CGATOxford / UMI-tools

Tools for handling Unique Molecular Identifiers in NGS data sets
MIT License
491 stars 190 forks source link

Limit memory usage of dedup ("Killed") #561

Closed cf-nb closed 1 year ago

cf-nb commented 2 years ago

Hello, when running

umi_tools dedup --stdin=[in-file.bam] --per-contig --per-gene

everything seems to run fine until suddenly the process says "Killed". It is clear that my laptop (16GB RAM) is not sufficient for this, but for example

umi_tools dedup -I [in-file.bam] --output-stats=deduplicated -S deduplicated.bam --extract-umi-method read_id --method unique

finishes just fine without any memory issues.

Is there a way to limit the memory usage of dedup, so that the first process can keep running without being killed? I don't mind it taking a bit longer (the second command finishes in only about 10 minutes for my type of .bam-file).

Thanks!

IanSudbery commented 2 years ago

Hi,

The memory usage by UMI-tools is primarily determined by the number of unique UMIs at an alignment position.
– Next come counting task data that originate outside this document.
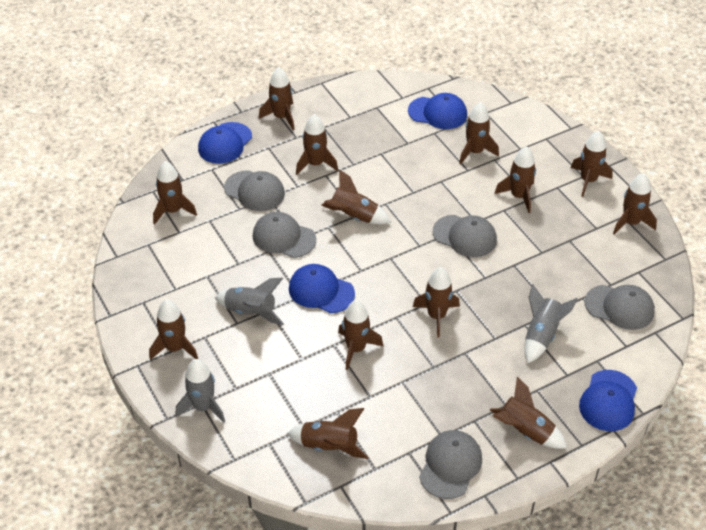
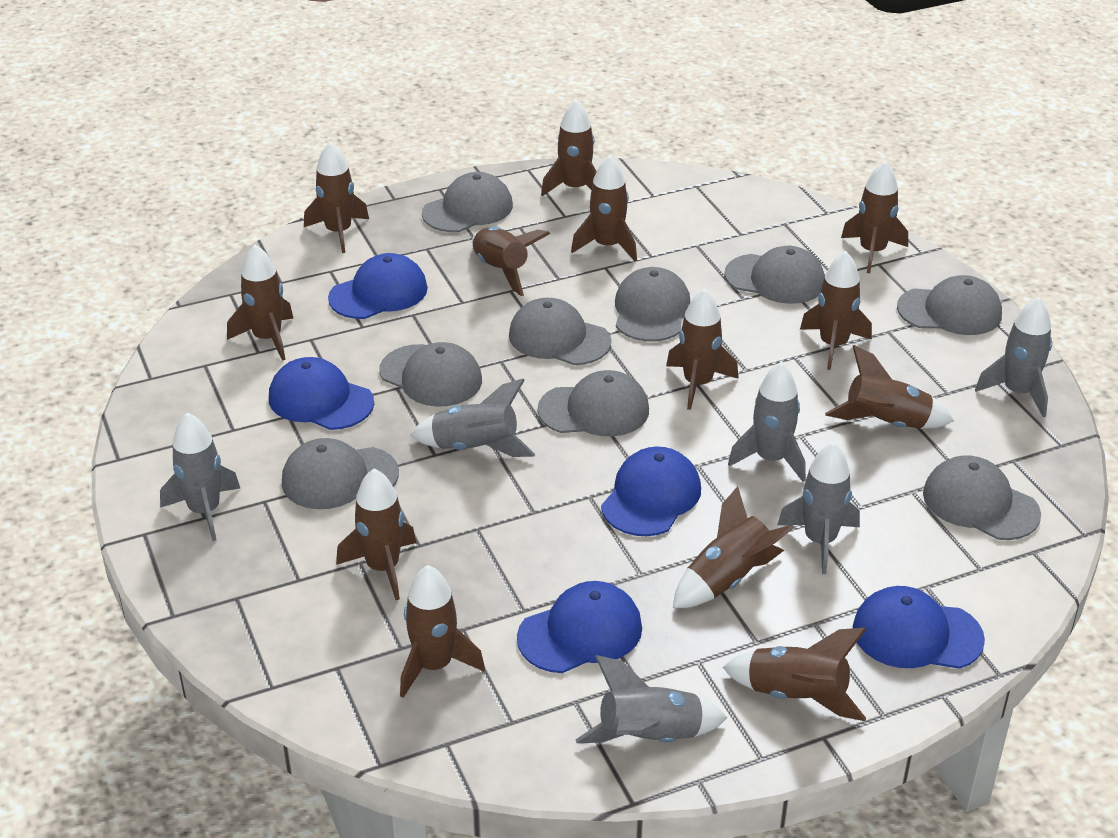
blue cap: 4 -> 5
grey cap: 5 -> 9
grey rocket: 3 -> 6

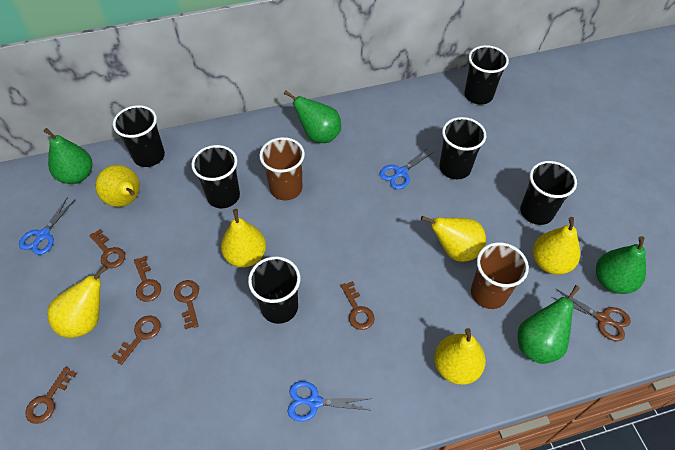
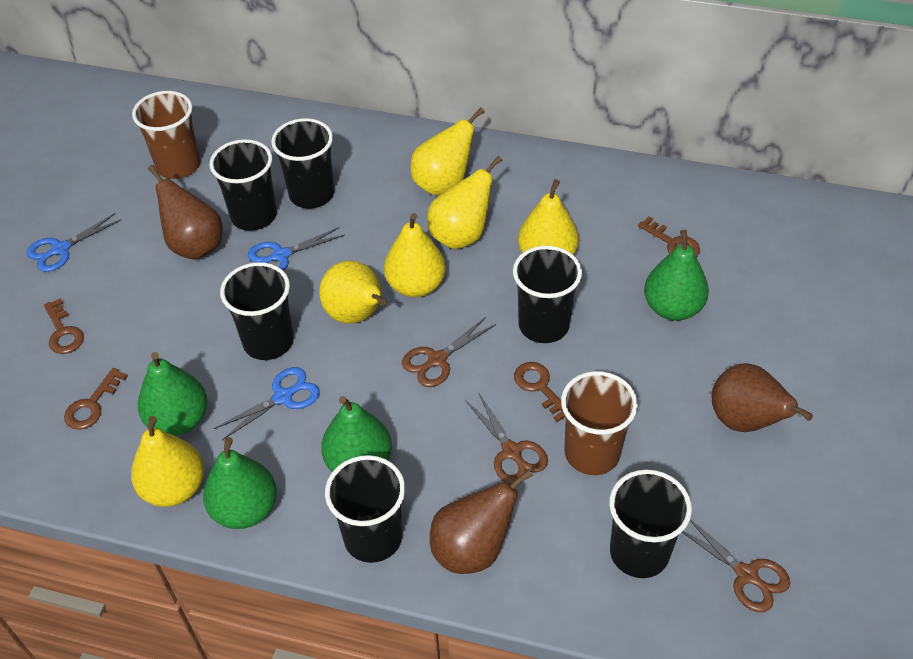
brown key: 6 -> 4
brown pear: 0 -> 3
brown scissors: 1 -> 3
Your first command and your second command here are very different in this way - the --per-contig in the first command means that UMI-tools treats all reads aligned to the same contig as having the same alignment position, and thus all UMIs on the contig will be treated together. The second does not do this, and only considers reads aligned to the same base as having the same alignment position, and so only treats UMIs with from reads with different alignment coordinates seperately. If we are talking about the same BAM file in each case, then definately one of these is wrong and one correct.

The other major different between the two is the method. unique does not perform any error correction on the UMIs, and is therefore much quicker and less memory intensive than the defeault directional-adjecency method.

Finally --output-stats adds to memory consumption and run time quite substantially, and we tend to recommend not running full samples with it.

Unforuntately, most of the memory used by dedup with the default method is used by a single data structure which represents the relationships between UMI sequences. Because this is a single data structure, we can't really use the disk to reduce memory usage of this (which I think is what is usually happens when you trade off memory for speed).

Our benchmarking: image

This suggests that if you are exceeding 16GB of RAM, that you have at least one gene/position with over 16,000 "genunie" UMIs (and many more UMIs that have arrisen by error). The example above which used 16GB had a total of 320,000 unique UMIs at a single position. This would be very high for the sorts of technologies that usually precipitate the use of --per-contig. One exception to this some gene panel resequencing approaches. I'm afraid in those situation there is not much to be done other than hire a cloud VM with more memory.